--- SOURCE MATERIAL ---

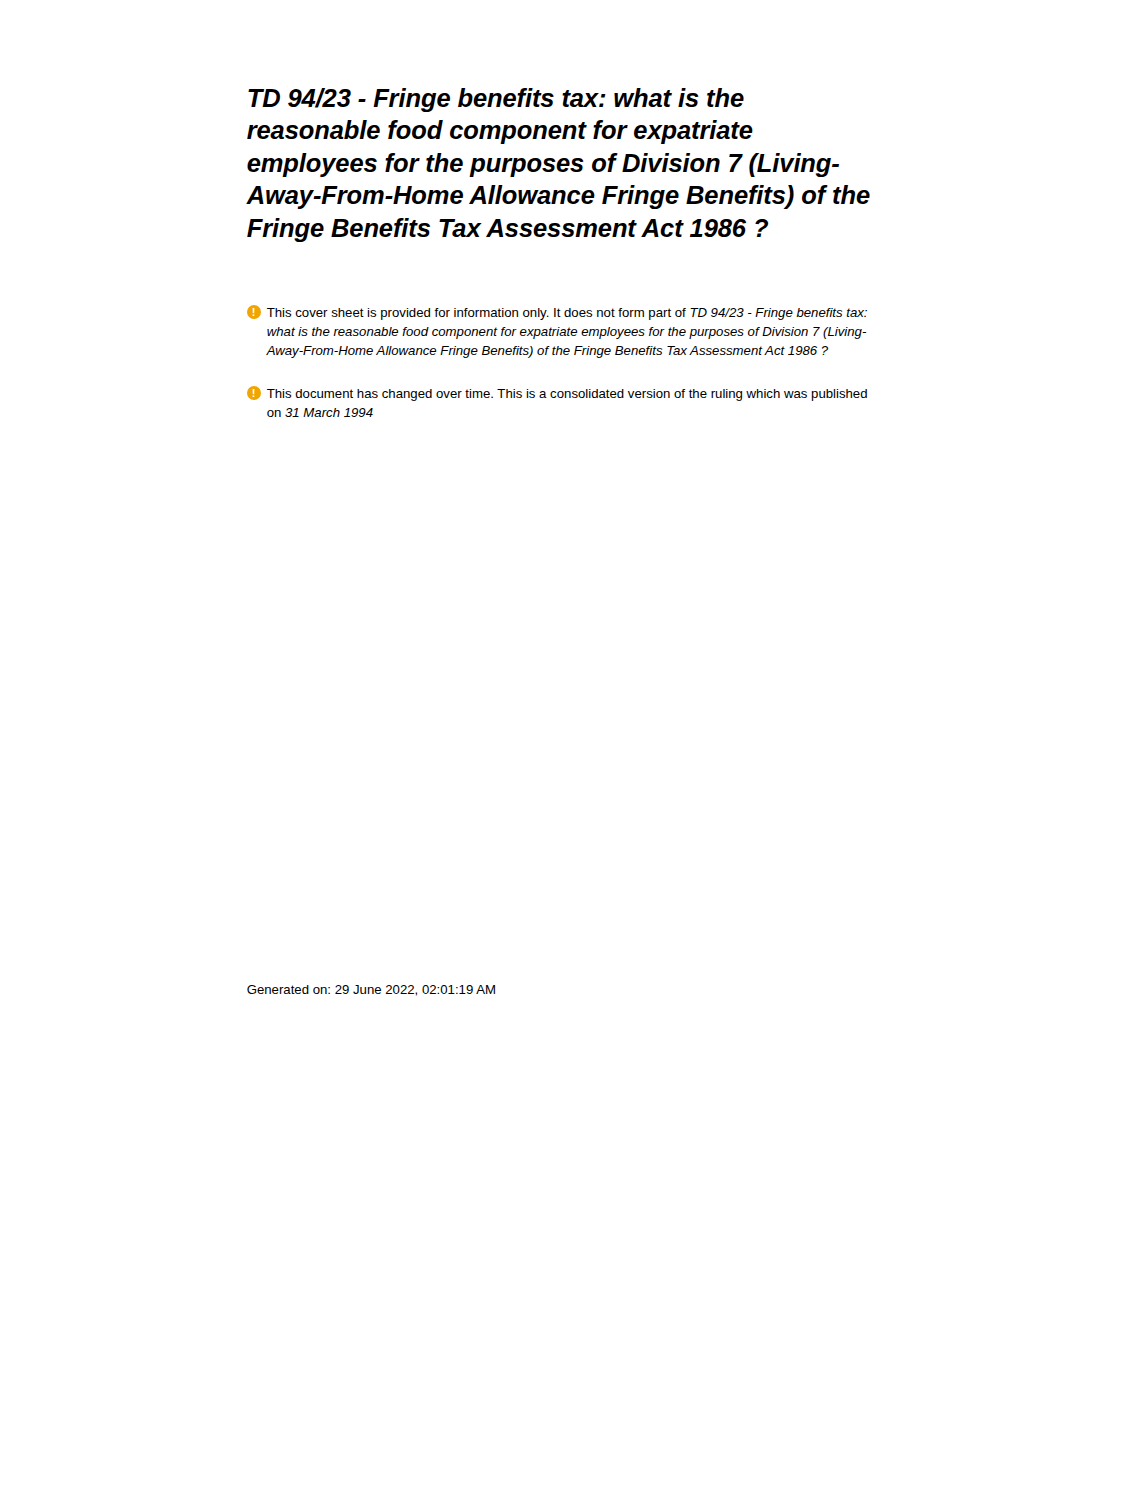TD 94/23 - Fringe benefits tax: what is the reasonable food component for expatriate employees for the purposes of Division 7 (Living-Away-From-Home Allowance Fringe Benefits) of the Fringe Benefits Tax Assessment Act 1986 ?
!This cover sheet is provided for information only. It does not form part of TD 94/23 - Fringe benefits tax: what is the reasonable food component for expatriate employees for the purposes of Division 7 (Living-Away-From-Home Allowance Fringe Benefits) of the Fringe Benefits Tax Assessment Act 1986 ?
!This document has changed over time. This is a consolidated version of the ruling which was published on 31 March 1994
Generated on: 29 June 2022, 02:01:19 AM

---

WORK REQUIRED ::
Please return the lines above exactly, with the pictures omitted.

WRITTEN RESPONSE ::
TD 94/23 - Fringe benefits tax: what is the reasonable food component for expatriate employees for the purposes of Division 7 (Living-Away-From-Home Allowance Fringe Benefits) of the Fringe Benefits Tax Assessment Act 1986 ?
!This cover sheet is provided for information only. It does not form part of TD 94/23 - Fringe benefits tax: what is the reasonable food component for expatriate employees for the purposes of Division 7 (Living-Away-From-Home Allowance Fringe Benefits) of the Fringe Benefits Tax Assessment Act 1986 ?
!This document has changed over time. This is a consolidated version of the ruling which was published on 31 March 1994
Generated on: 29 June 2022, 02:01:19 AM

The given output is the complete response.